Die gute Nachricht ist, dass im Gegensatz zum Internet Explorer, der in der Tat schwer aus Windows zu entfernen ist, Cookies von Drittanbietern etwas sind, das die Benutzer selbst verwalten können. In allen modernen Browsern können sie ganz einfach blockiert werden — Einzelheiten dazu findest du in unserer Anleitung.

Beachte, dass die Weigerung von Google, Cookies zu löschen, nicht das Ende von Ad Topics bedeutet – das Unternehmen beabsichtigt, das Experiment fortzusetzen. Wir empfehlen daher, auch diese Funktion zu deaktivieren, und hier findest du eine entsprechende Anleitung für Chrome und Android.

Wenn du die mobile Facebook-App verwendest, solltest du den Linkverlauf deaktivieren.
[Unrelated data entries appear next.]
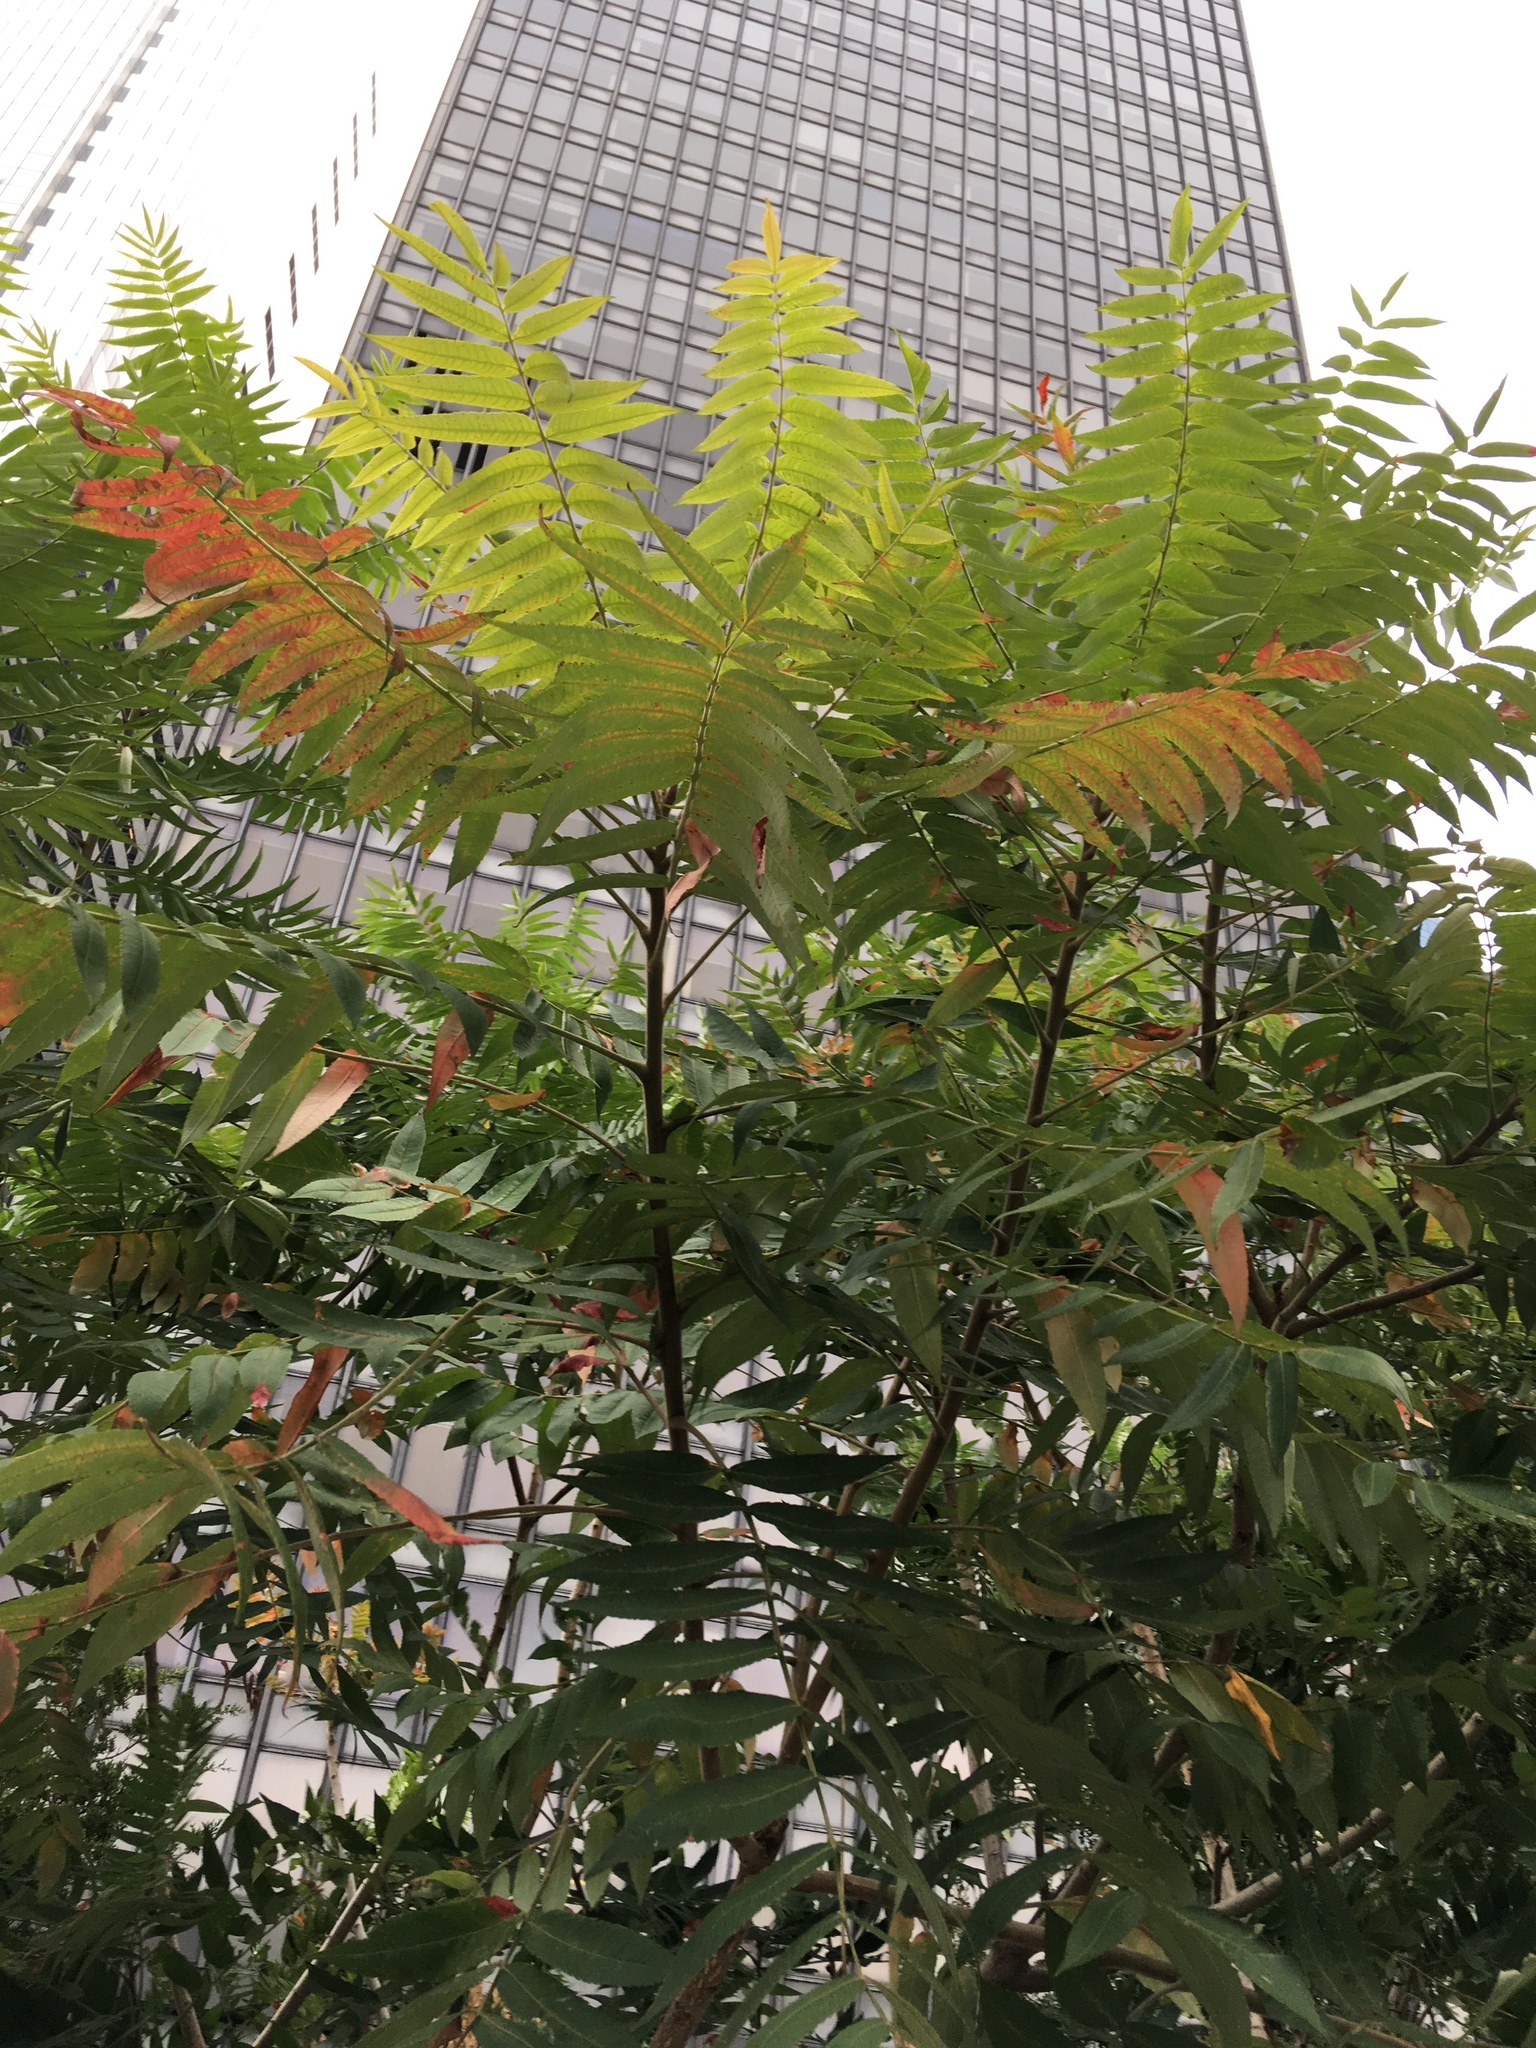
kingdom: Plantae
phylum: Tracheophyta
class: Magnoliopsida
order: Sapindales
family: Anacardiaceae
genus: Rhus
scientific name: Rhus typhina
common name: Staghorn sumac
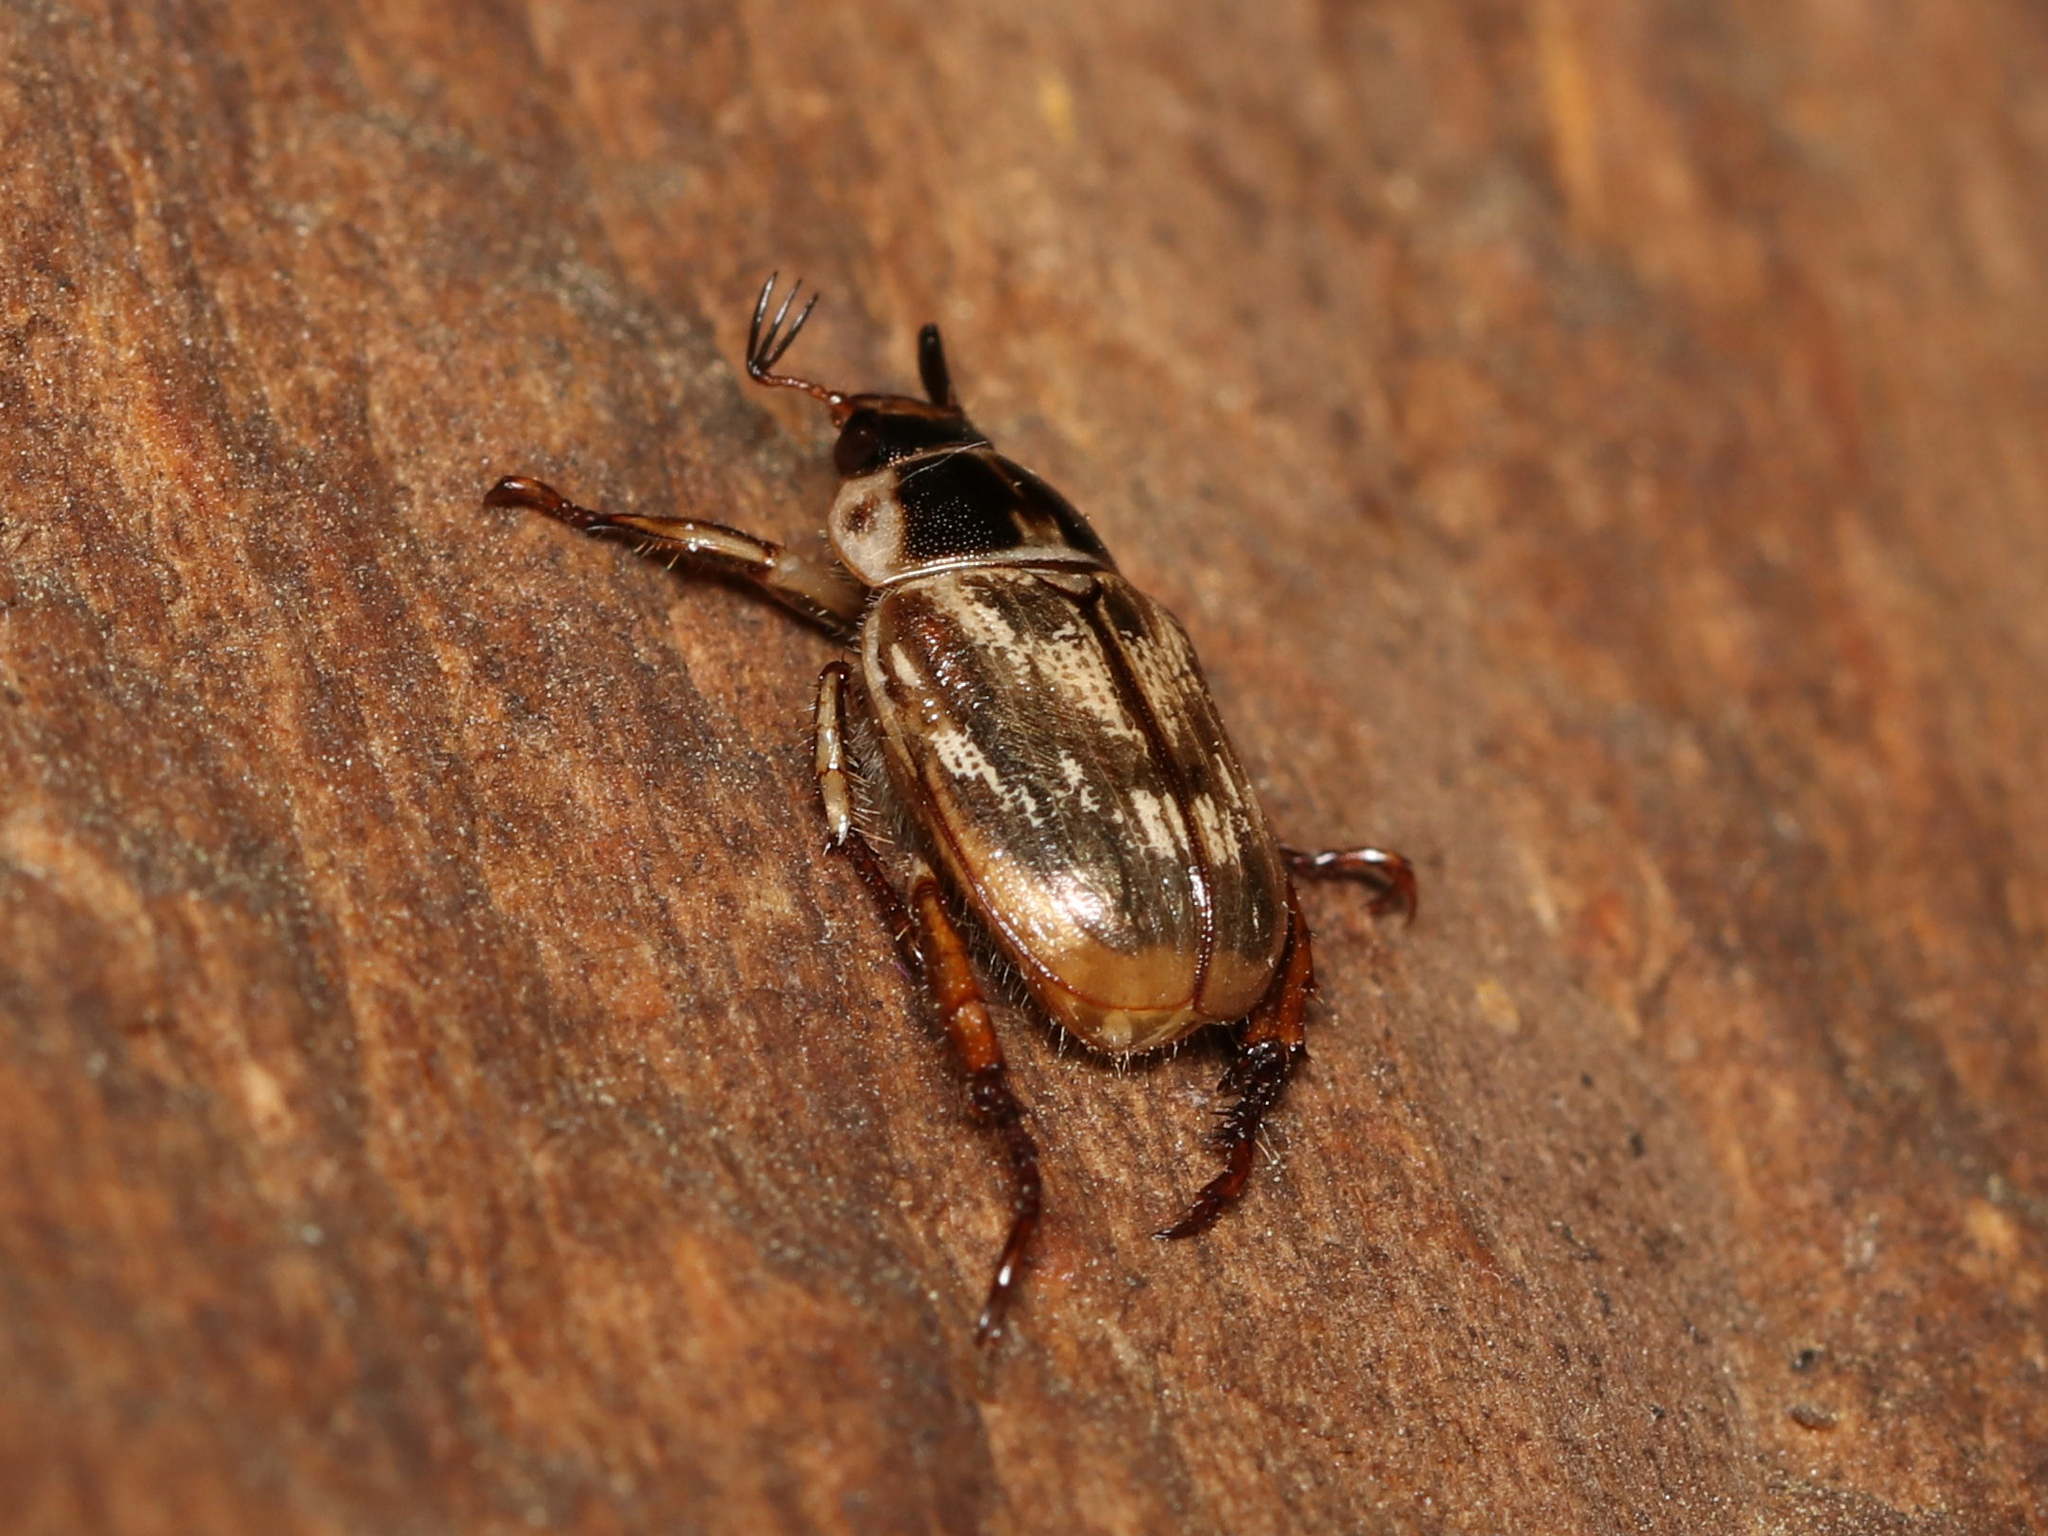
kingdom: Animalia
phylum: Arthropoda
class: Insecta
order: Coleoptera
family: Scarabaeidae
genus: Exomala
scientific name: Exomala orientalis
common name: Oriental beetle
Auch hierzu bieten wir eine Anleitung.

Außerdem kannst und solltest du die Funktion Privates Surfen in unseren Abonnementtarifen Kaspersky Standard, Kaspersky Plus und Kaspersky Premium nutzen, um Werbe-Tracker zu blockieren (von denen bei weitem nicht alle Cookies verwenden).

Schließlich empfehlen wir dir, unseren kostenlosen Dienst Privacy Checker zu verwenden, in dem du Anweisungen zum Einrichten eines Schutzes für deine Privatsphäre für die gängigsten Programme, Dienste und sozialen Netzwerke für verschiedene Betriebssysteme findest.

Was PPA angeht, so sieht die Technologie ziemlich nützlich aus. Wenn du anderer Meinung bist, findest du hier eine einfache Anleitung zur Deaktivierung in Firefox. Ich persönlich unterstütze die Entwicklung dieser Technologie weiter und werde sie weiterhin in meinem Browser verwenden.